Selten war ich so hin- und hergerissen, was die Bewertung für ein Buch angeht. Aber der Reihe nach:
Das Buch “Bockmist” ist (wohl nicht zufällig) vom Umschlag stark an “der Vollidiot” angelehnt.
Der Klappentext fasst die Handlung bereits kurz und knapp zusammen:”Sein Name ist Lang. Thomas Lang.
Er ist ein sogenannter Sicherheitsberater, kennt sich mit modernsten Waffen und Nahkampftechniken aus, aber nicht mit Frauen.
Und ausgerechnet in eine solche verliebt er sich, als er in eine internationale Affäre um Drogen- und Waffenhandel verwickelt wird. Bockmist eben!”
“Vanity Fair” informiert mich (ebenfalls auf dem Umschlag) darüber, dass es sich um eine “Aberwitzige Parodie auf einen Abenteuerroman” handelt.

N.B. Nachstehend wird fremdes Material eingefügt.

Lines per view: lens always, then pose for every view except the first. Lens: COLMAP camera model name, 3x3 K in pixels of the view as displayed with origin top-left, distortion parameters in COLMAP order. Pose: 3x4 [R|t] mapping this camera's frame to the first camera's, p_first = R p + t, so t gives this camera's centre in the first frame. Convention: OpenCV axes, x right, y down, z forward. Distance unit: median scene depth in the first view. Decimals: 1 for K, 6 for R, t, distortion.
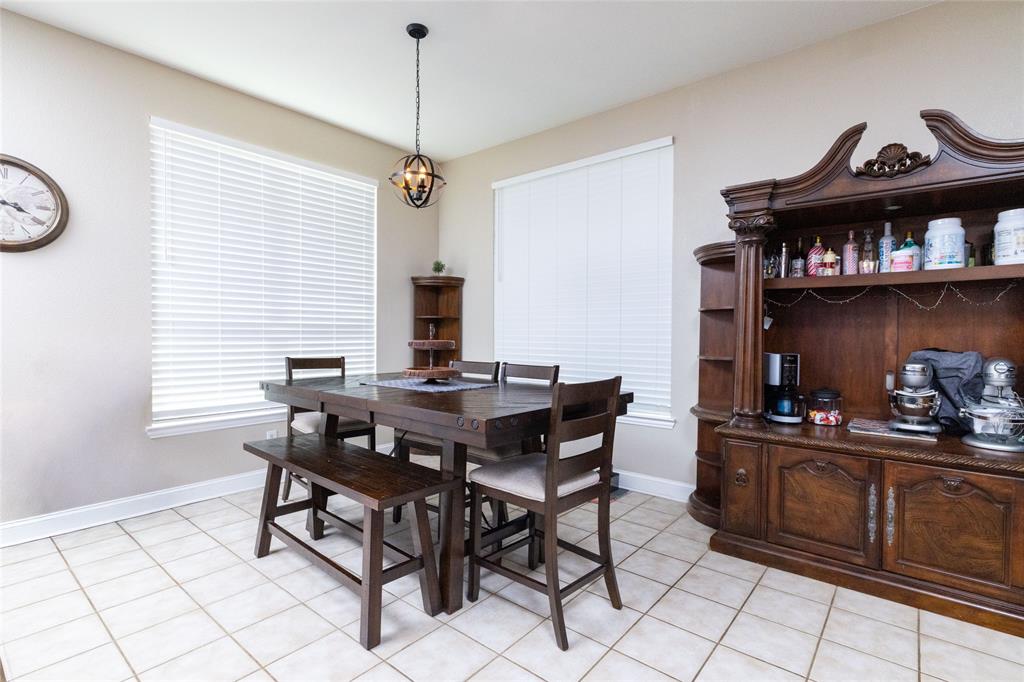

Der Autor ist ein gewisser “Hugh Laurie”. Der Name sagt Ihnen nichts? Kein Problem, mir zunächst auch nicht. Es handelt sich hierbei um den Schauspieler, der
den “Dr. House” in der gleichnahmigen TV-Serie spielt. Um ehrlich zu sein: Hätte ich dies vorher gewußt, ich hätte das Buch links liegen lassen. Schreibende Schauspieler sind
oftmals so “erfrischend” wie schauspielernde Sänger. Man denke nur an “House of Wax”…
Mangels Wissen habe ich mich also auf diesen Roman eingelassen. Und ich kann nur sagen: Er war jeden Cent, jede Seite wert. Der Hauptdarsteller könnte der Bruder von Dr.House sein.
Er gerät in einen Fall um Waffenlieferungen, Erpressung und Intrigen und versucht dabei in bester Agentenmanier die Welt ein wenig zu retten. Dabei sieht und beschreibt er das Geschehen um sich
mit einem ständigen sarkastischen Unterton. Die Ich-Perspektive des Autoren verstärkt diesen Effekt noch.
Neben dieser Schreibweise ist es (fast) ein ganz normaler Spionagethriller, zum Glück nur bedingt voraussehbar und spannend bis zum Schluß. Im Wesentlichen geht es in diesem Roman darum,
dass ein terroristischer Konflikt geschürt werden soll, um eine neue Waffe unter Beweis und somit vermarkten zu können. CIA, Firmen, alle spielen mit. Eine Liebesgeschichte ist auch noch
an Bord, also alles, was ein guter Roman braucht.
Um ehrlich zu sein, ich habe Zweifel, ob wirklich Hugh Laurie, der Darsteller von Dr.House dieses Buch geschrieben hat, oder nicht doch ein Drehbuchautor dieser Serie als Ghostwriter fungiert hat.
Zu sehr ähnelt der Hauptdarsteller Dr. House.
Womit wir zum Pferdefuss kommen: Ich habe keine Ahnung, warum der Verlag den Leser dermaßen in die Irre zu führen versucht. Das Buch ist sehr gut, aber eben genau das nicht, was auf dem Umschlag
suggeriert wird. Es ist ebensowenig eine “Parodie auf einen Spionageroman”, wie “Dr. House” eine Parodie auf eine Arztserie ist. Das nicht der amerikanische Verlag, sondern der deutsche Lizenznehmer
schuld an diesem Fauxpas ist zeigt auch der Originaltitel. Im Original heißt “Bockmist” nämlich “The Gun Seller”.